Efficiency through latent planning: CLaD matches or exceeds 7B-parameter VLAs on long-horizon tasks at 0.66B with 25 Hz inference and 4 GB memory, demonstrating that compact latent foresight can substitute for expensive semantic generation.

Connections to Other Work

System 1 / System 2 framing [Kahneman, 2011; Stanovich & West, 2000]: CLaD explicitly casts its two stages as System 2 (deliberative cross-modal dynamics reasoning) and System 1 (reactive diffusion policy), similar to hierarchical approaches in TDMPC2, DreamerV3, and ACT.
BYOL/BYOL-SGD family [Grill et al., 2020]: The EMA target encoder + MSE on normalized embeddings follows the BYOL self-supervised learning paradigm, adapted for transition prediction.
I-JEPA / V-JEPA [Assran et al., 2023; Bardes et al., 2024]: The joint-embedding predictive architecture where features predict future features parallels I-JEPA’s approach to visual prediction without generative decoding.
FiLM conditioning [Perez et al., 2018]: Used both for VLM feature fusion (Stage 1) and for observation-modulated foresight conditioning (Stage 2), providing a lightweight mechanism for cross-modal grounding.
Latent planning [TD-MPC2, LBP]: CLaD operates in the latent planning paradigm but uniquely introduces explicit cross-modal transition modeling, distinguishing it from methods that implicitly conflate modalities.
Diffusion Policy [Chi et al., 2023]: The Stage 2 action generation uses standard DDPM conditioning extended with foresight-modulated observations.
Action masking [He et al., 2022]: The stochastic action token replacement follows MAE-style masking to encourage state-difference-based transition inference.

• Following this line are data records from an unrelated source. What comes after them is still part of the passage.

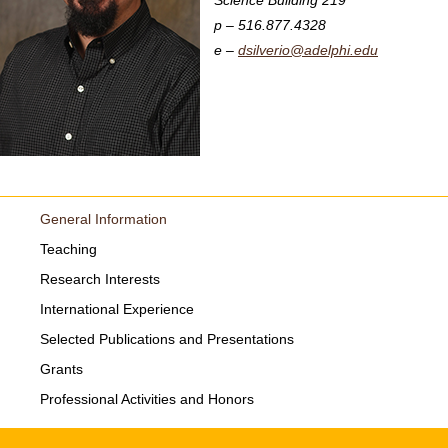
Science Building 219
516.877.4328
dsilverio@adelphi.edu
General Information
Teaching
Research Interests
International Experience
Selected Publications and Presentations
Grants
Professional Activities and Honors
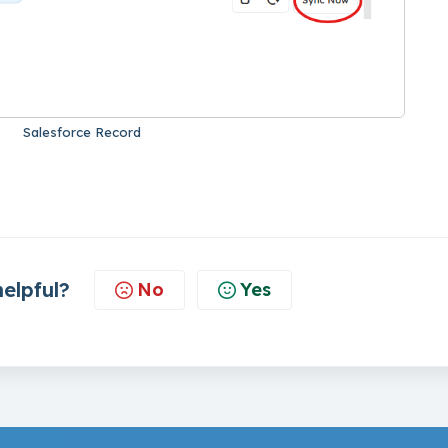
Salesforce Record
helpful?
No
Yes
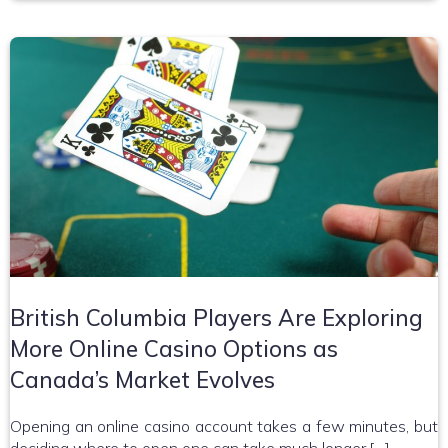
British Columbia Players Are Exploring
More Online Casino Options as
Canada’s Market Evolves
Opening an online casino account takes a few minutes, but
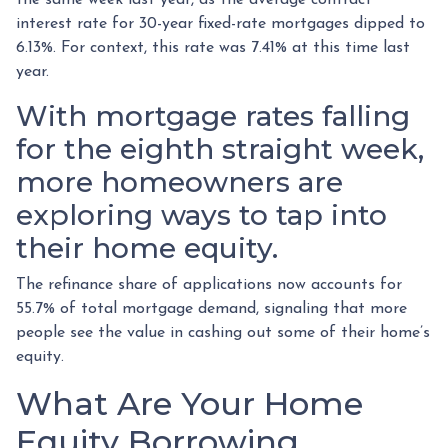
interest rate for 30-year fixed-rate mortgages dipped to
6.13%. For context, this rate was 7.41% at this time last
year.
With mortgage rates falling
for the eighth straight week,
more homeowners are
exploring ways to tap into
their home equity.
The refinance share of applications now accounts for
55.7% of total mortgage demand, signaling that more
people see the value in cashing out some of their home’s
equity.
What Are Your Home
Equity Borrowing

Limitations (from authors)

Compact latent representations may not capture fine visual details for tasks with perceptual ambiguity (Task 9: 82.0%).
Two-stage training requires ~22 hours; authors suggest amortizing Stage 1 pre-training on large-scale heterogeneous robot datasets.
Focused on manipulation; cross-modal dynamics principle could generalize to mobile manipulation with force/tactile feedback.